■ **WORK TASK**
All the data should be transcribed exactly, with every line kept.

■ **SUPPLIED INFORMATION**
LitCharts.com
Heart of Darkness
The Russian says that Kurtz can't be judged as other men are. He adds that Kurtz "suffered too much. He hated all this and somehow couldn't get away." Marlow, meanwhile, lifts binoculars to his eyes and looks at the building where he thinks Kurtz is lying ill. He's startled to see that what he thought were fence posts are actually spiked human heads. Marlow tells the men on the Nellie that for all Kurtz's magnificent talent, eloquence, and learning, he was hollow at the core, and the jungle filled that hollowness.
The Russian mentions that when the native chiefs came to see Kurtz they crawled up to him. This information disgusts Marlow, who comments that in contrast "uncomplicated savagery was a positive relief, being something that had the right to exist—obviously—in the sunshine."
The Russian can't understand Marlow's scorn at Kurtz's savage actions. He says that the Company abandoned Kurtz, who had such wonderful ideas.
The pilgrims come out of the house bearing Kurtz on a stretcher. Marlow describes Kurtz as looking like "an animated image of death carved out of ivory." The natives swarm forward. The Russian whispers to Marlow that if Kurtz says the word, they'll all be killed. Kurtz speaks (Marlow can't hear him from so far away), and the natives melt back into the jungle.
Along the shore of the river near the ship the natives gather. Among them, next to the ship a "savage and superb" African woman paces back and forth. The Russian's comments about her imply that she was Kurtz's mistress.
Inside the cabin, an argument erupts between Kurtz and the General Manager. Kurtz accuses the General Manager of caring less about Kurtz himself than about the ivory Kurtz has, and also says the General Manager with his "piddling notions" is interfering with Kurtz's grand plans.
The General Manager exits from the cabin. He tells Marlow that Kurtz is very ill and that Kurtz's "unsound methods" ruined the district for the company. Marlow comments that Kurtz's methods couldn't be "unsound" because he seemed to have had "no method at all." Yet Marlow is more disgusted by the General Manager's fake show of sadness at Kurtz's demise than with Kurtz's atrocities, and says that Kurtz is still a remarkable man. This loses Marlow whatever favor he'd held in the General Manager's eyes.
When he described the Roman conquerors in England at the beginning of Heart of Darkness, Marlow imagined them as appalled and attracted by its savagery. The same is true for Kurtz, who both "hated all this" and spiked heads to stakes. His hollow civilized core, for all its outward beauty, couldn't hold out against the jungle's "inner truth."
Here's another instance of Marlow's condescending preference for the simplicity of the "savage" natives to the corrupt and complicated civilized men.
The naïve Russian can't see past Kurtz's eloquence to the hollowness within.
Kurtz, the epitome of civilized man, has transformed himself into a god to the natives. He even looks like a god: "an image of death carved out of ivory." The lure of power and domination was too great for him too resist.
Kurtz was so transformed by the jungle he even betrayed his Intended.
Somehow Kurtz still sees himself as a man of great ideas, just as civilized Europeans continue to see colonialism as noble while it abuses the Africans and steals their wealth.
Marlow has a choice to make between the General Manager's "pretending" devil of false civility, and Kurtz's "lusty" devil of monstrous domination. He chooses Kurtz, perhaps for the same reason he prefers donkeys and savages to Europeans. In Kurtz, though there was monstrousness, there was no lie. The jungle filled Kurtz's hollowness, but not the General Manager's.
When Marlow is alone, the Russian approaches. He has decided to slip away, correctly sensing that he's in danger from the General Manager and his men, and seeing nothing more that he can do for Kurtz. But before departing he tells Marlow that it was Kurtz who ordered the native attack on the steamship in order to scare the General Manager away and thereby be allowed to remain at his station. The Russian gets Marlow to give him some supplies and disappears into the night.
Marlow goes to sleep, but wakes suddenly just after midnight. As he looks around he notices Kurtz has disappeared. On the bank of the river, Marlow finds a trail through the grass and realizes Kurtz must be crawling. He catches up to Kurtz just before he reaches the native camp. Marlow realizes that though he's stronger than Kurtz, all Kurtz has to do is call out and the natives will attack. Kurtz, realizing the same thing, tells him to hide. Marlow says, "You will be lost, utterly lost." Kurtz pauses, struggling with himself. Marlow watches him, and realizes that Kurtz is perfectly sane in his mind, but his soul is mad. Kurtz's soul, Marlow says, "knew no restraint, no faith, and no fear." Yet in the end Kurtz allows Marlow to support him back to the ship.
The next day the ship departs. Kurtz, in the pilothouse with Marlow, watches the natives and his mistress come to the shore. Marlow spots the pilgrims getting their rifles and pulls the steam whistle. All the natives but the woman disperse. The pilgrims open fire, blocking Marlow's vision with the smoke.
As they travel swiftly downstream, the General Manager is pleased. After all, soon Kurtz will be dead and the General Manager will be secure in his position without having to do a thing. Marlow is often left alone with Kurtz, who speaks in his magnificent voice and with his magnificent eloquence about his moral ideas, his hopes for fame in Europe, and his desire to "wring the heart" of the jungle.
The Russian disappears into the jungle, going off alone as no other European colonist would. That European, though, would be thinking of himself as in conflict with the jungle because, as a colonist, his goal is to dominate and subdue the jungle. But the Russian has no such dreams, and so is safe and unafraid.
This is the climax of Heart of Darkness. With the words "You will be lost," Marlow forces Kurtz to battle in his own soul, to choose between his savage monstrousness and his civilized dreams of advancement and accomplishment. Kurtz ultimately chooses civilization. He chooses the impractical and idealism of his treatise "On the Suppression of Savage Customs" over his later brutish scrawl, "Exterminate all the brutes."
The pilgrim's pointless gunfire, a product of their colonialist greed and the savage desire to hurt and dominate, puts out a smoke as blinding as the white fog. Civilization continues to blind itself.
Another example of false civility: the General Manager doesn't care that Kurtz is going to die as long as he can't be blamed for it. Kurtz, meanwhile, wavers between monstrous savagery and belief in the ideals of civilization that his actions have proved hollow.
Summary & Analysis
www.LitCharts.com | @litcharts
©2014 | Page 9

■ **SOLUTION TO THIS EXERCISE**
LitCharts.com
Heart of Darkness
The Russian says that Kurtz can't be judged as other men are. He adds that Kurtz "suffered too much. He hated all this and somehow couldn't get away." Marlow, meanwhile, lifts binoculars to his eyes and looks at the building where he thinks Kurtz is lying ill. He's startled to see that what he thought were fence posts are actually spiked human heads. Marlow tells the men on the Nellie that for all Kurtz's magnificent talent, eloquence, and learning, he was hollow at the core, and the jungle filled that hollowness.
The Russian mentions that when the native chiefs came to see Kurtz they crawled up to him. This information disgusts Marlow, who comments that in contrast "uncomplicated savagery was a positive relief, being something that had the right to exist—obviously—in the sunshine."
The Russian can't understand Marlow's scorn at Kurtz's savage actions. He says that the Company abandoned Kurtz, who had such wonderful ideas.
The pilgrims come out of the house bearing Kurtz on a stretcher. Marlow describes Kurtz as looking like "an animated image of death carved out of ivory." The natives swarm forward. The Russian whispers to Marlow that if Kurtz says the word, they'll all be killed. Kurtz speaks (Marlow can't hear him from so far away), and the natives melt back into the jungle.
Along the shore of the river near the ship the natives gather. Among them, next to the ship a "savage and superb" African woman paces back and forth. The Russian's comments about her imply that she was Kurtz's mistress.
Inside the cabin, an argument erupts between Kurtz and the General Manager. Kurtz accuses the General Manager of caring less about Kurtz himself than about the ivory Kurtz has, and also says the General Manager with his "piddling notions" is interfering with Kurtz's grand plans.
The General Manager exits from the cabin. He tells Marlow that Kurtz is very ill and that Kurtz's "unsound methods" ruined the district for the company. Marlow comments that Kurtz's methods couldn't be "unsound" because he seemed to have had "no method at all." Yet Marlow is more disgusted by the General Manager's fake show of sadness at Kurtz's demise than with Kurtz's atrocities, and says that Kurtz is still a remarkable man. This loses Marlow whatever favor he'd held in the General Manager's eyes.
When he described the Roman conquerors in England at the beginning of Heart of Darkness, Marlow imagined them as appalled and attracted by its savagery. The same is true for Kurtz, who both "hated all this" and spiked heads to stakes. His hollow civilized core, for all its outward beauty, couldn't hold out against the jungle's "inner truth."
Here's another instance of Marlow's condescending preference for the simplicity of the "savage" natives to the corrupt and complicated civilized men.
The naïve Russian can't see past Kurtz's eloquence to the hollowness within.
Kurtz, the epitome of civilized man, has transformed himself into a god to the natives. He even looks like a god: "an image of death carved out of ivory." The lure of power and domination was too great for him too resist.
Kurtz was so transformed by the jungle he even betrayed his Intended.
Somehow Kurtz still sees himself as a man of great ideas, just as civilized Europeans continue to see colonialism as noble while it abuses the Africans and steals their wealth.
Marlow has a choice to make between the General Manager's "pretending" devil of false civility, and Kurtz's "lusty" devil of monstrous domination. He chooses Kurtz, perhaps for the same reason he prefers donkeys and savages to Europeans. In Kurtz, though there was monstrousness, there was no lie. The jungle filled Kurtz's hollowness, but not the General Manager's.
When Marlow is alone, the Russian approaches. He has decided to slip away, correctly sensing that he's in danger from the General Manager and his men, and seeing nothing more that he can do for Kurtz. But before departing he tells Marlow that it was Kurtz who ordered the native attack on the steamship in order to scare the General Manager away and thereby be allowed to remain at his station. The Russian gets Marlow to give him some supplies and disappears into the night.
Marlow goes to sleep, but wakes suddenly just after midnight. As he looks around he notices Kurtz has disappeared. On the bank of the river, Marlow finds a trail through the grass and realizes Kurtz must be crawling. He catches up to Kurtz just before he reaches the native camp. Marlow realizes that though he's stronger than Kurtz, all Kurtz has to do is call out and the natives will attack. Kurtz, realizing the same thing, tells him to hide. Marlow says, "You will be lost, utterly lost." Kurtz pauses, struggling with himself. Marlow watches him, and realizes that Kurtz is perfectly sane in his mind, but his soul is mad. Kurtz's soul, Marlow says, "knew no restraint, no faith, and no fear." Yet in the end Kurtz allows Marlow to support him back to the ship.
The next day the ship departs. Kurtz, in the pilothouse with Marlow, watches the natives and his mistress come to the shore. Marlow spots the pilgrims getting their rifles and pulls the steam whistle. All the natives but the woman disperse. The pilgrims open fire, blocking Marlow's vision with the smoke.
As they travel swiftly downstream, the General Manager is pleased. After all, soon Kurtz will be dead and the General Manager will be secure in his position without having to do a thing. Marlow is often left alone with Kurtz, who speaks in his magnificent voice and with his magnificent eloquence about his moral ideas, his hopes for fame in Europe, and his desire to "wring the heart" of the jungle.
The Russian disappears into the jungle, going off alone as no other European colonist would. That European, though, would be thinking of himself as in conflict with the jungle because, as a colonist, his goal is to dominate and subdue the jungle. But the Russian has no such dreams, and so is safe and unafraid.
This is the climax of Heart of Darkness. With the words "You will be lost," Marlow forces Kurtz to battle in his own soul, to choose between his savage monstrousness and his civilized dreams of advancement and accomplishment. Kurtz ultimately chooses civilization. He chooses the impractical and idealism of his treatise "On the Suppression of Savage Customs" over his later brutish scrawl, "Exterminate all the brutes."
The pilgrim's pointless gunfire, a product of their colonialist greed and the savage desire to hurt and dominate, puts out a smoke as blinding as the white fog. Civilization continues to blind itself.
Another example of false civility: the General Manager doesn't care that Kurtz is going to die as long as he can't be blamed for it. Kurtz, meanwhile, wavers between monstrous savagery and belief in the ideals of civilization that his actions have proved hollow.
Summary & Analysis
www.LitCharts.com | @litcharts
©2014 | Page 9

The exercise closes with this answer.